#### 节选

Valid program names are:
aggregatewordcount: An Aggregate based map/reduce program that counts the words in the input files.
aggregatewordhist: An Aggregate based map/reduce program that computes the histogram of the words in the input files.
bbp: A map/reduce program that uses Bailey-Borwein-Plouffe to compute exact digits of Pi.
dbcount: An example job that count the pageview counts from a database.
distbbp: A map/reduce program that uses a BBP-type formula to compute exact bits of Pi.
grep: A map/reduce program that counts the matches of a regex in the input.
join: A job that effects a join over sorted, equally partitioned datasets
multifilewc: A job that counts words from several files.
pentomino: A map/reduce tile laying program to find solutions to pentomino problems.
pi: A map/reduce program that estimates Pi using a quasi-Monte Carlo method.
randomtextwriter: A map/reduce program that writes 10GB of random textual data per node.
randomwriter: A map/reduce program that writes 10GB of random data per node.
secondarysort: An example defining a secondary sort to the reduce.
sort: A map/reduce program that sorts the data written by the random writer.
sudoku: A sudoku solver.

########

### 要做什么
1. 根据节选，pi 程序用什么方法估算 Pi？
2. 请照抄节选中的一段，从“pentomino: A map/reduce”开始，到“textual data per node.”结束。
3. 列出节选里所有被描述为计算或估算 Pi 的程序名。

#### 数据集

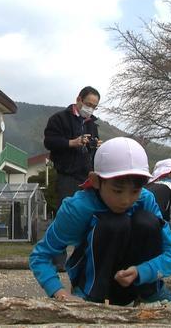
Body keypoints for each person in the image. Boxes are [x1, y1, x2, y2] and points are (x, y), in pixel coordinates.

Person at [30, 137, 171, 306]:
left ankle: (151, 292)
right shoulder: (78, 208)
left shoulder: (145, 200)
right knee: (113, 223)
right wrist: (59, 293)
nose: (126, 200)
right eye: (117, 191)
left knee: (146, 220)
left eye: (135, 191)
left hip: (136, 279)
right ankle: (91, 295)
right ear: (96, 181)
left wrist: (142, 271)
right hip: (94, 284)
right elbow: (40, 256)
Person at [43, 86, 101, 270]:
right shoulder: (59, 118)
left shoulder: (93, 124)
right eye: (88, 104)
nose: (90, 108)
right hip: (66, 174)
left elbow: (92, 148)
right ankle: (58, 260)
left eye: (94, 106)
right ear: (79, 100)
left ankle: (82, 259)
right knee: (63, 215)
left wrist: (95, 145)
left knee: (88, 216)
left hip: (86, 175)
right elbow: (49, 141)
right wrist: (72, 142)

########

### 参考答案
1. 它使用 quasi-Monte Carlo 方法估算 Pi。

2.
pentomino: A map/reduce tile laying program to find solutions to pentomino problems.
pi: A map/reduce program that estimates Pi using a quasi-Monte Carlo method.
randomtextwriter: A map/reduce program that writes 10GB of random textual data per node.

3. bbp、distbbp、pi